_Task to complete_.
Starting with the first line of the data that follows, transcribe every line verbatim until the line containing "penelitian dan supervisi" has been transcribed.

::::::::

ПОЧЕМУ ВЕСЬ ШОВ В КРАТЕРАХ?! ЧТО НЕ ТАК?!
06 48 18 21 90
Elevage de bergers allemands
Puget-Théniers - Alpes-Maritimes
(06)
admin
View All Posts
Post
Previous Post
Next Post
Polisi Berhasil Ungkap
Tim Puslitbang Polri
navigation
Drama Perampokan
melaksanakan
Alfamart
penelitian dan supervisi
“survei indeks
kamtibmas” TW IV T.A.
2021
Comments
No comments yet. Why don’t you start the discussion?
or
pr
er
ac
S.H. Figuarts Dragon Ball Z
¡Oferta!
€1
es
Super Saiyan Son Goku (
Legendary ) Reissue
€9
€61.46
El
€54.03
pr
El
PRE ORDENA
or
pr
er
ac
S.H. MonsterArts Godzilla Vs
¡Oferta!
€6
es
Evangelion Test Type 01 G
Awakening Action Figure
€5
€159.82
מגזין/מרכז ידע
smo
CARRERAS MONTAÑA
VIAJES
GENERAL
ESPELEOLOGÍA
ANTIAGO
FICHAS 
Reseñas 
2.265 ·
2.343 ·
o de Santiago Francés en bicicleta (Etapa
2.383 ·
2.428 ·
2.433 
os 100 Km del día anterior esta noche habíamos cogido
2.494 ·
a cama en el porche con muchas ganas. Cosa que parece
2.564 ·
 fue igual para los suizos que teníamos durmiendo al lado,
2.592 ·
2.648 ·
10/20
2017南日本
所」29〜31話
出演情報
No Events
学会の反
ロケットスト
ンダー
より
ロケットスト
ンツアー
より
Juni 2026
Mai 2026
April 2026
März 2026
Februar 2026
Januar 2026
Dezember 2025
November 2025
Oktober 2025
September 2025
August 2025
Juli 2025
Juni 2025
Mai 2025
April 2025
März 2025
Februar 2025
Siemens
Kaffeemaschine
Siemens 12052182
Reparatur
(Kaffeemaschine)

::::::::

_Finished task_.
ПОЧЕМУ ВЕСЬ ШОВ В КРАТЕРАХ?! ЧТО НЕ ТАК?!
06 48 18 21 90
Elevage de bergers allemands
Puget-Théniers - Alpes-Maritimes
(06)
admin
View All Posts
Post
Previous Post
Next Post
Polisi Berhasil Ungkap
Tim Puslitbang Polri
navigation
Drama Perampokan
melaksanakan
Alfamart
penelitian dan supervisi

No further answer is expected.